Pre-requisite Knowledge#

Attendees should have taken the Introduction to Python course described here.

Installation Guide#

As this course extends upon Introduction to Python, the installation instructions are the same, available here.

Developers#

The developers of this course are:

  • Michael Saunby

  • Simon Kirby

  • Liam Berrisford

Course Delivery Content#

There are currently no additional content that is used outside of the self study notes to deliver this course.

License Info#

Instructional Material

The instructional material in this course is copyright © 2024 University of Exeter and is made available under the Creative Commons Attribution 4.0 International licence (https://creativecommons.org/licenses/by/4.0/). Instructional material consists of material that is contained within the “individual_modules/python_for_data_analysis” directory, and images folders in this directory, with the exception of code snippets and example programs found in files within these folders. Such code snippets and example programs are considered software for the purposes of this licence.

Software

Except where otherwise noted, software provided in this repository is made available under the MIT licence (https://opensource.org/licenses/MIT).

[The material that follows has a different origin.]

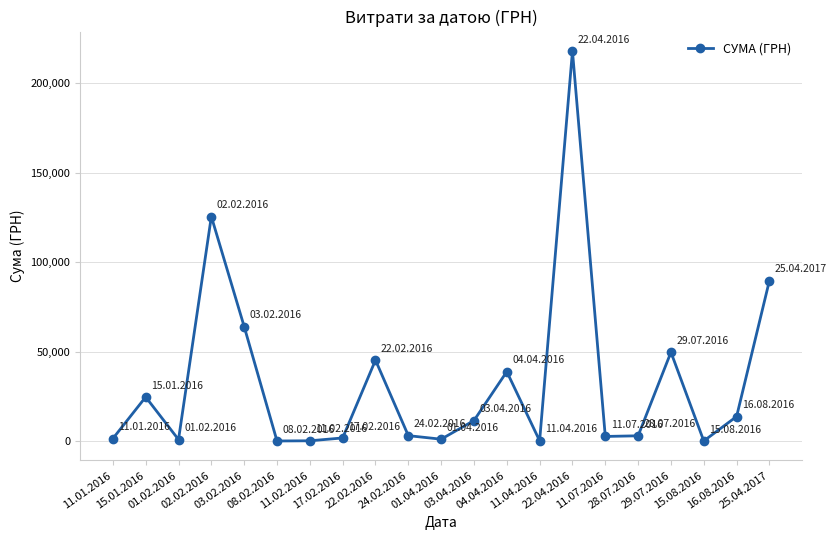

The chart shows a value of 103.7 at 11.04.2016. True or false?

True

Copyright © 2024 University of Exeter

Permission is hereby granted, free of charge, to any person obtaining a copy of this software and associated documentation files (the “Software”), to deal in the Software without restriction, including without limitation the rights to use, copy, modify, merge, publish, distribute, sublicense, and/or sell copies of the Software, and to permit persons to whom the Software is furnished to do so, subject to the following conditions:

The above copyright notice and this permission notice shall be included in all copies or substantial portions of the Software.

THE SOFTWARE IS PROVIDED “AS IS”, WITHOUT WARRANTY OF ANY KIND, EXPRESS OR IMPLIED, INCLUDING BUT NOT LIMITED TO THE WARRANTIES OF MERCHANTABILITY, FITNESS FOR A PARTICULAR PURPOSE AND NONINFRINGEMENT. IN NO EVENT SHALL THE AUTHORS OR COPYRIGHT HOLDERS BE LIABLE FOR ANY CLAIM, DAMAGES OR OTHER LIABILITY, WHETHER IN AN ACTION OF CONTRACT, TORT OR OTHERWISE, ARISING FROM, OUT OF OR IN CONNECTION WITH THE SOFTWARE OR THE USE OR OTHER DEALINGS IN THE SOFTWARE.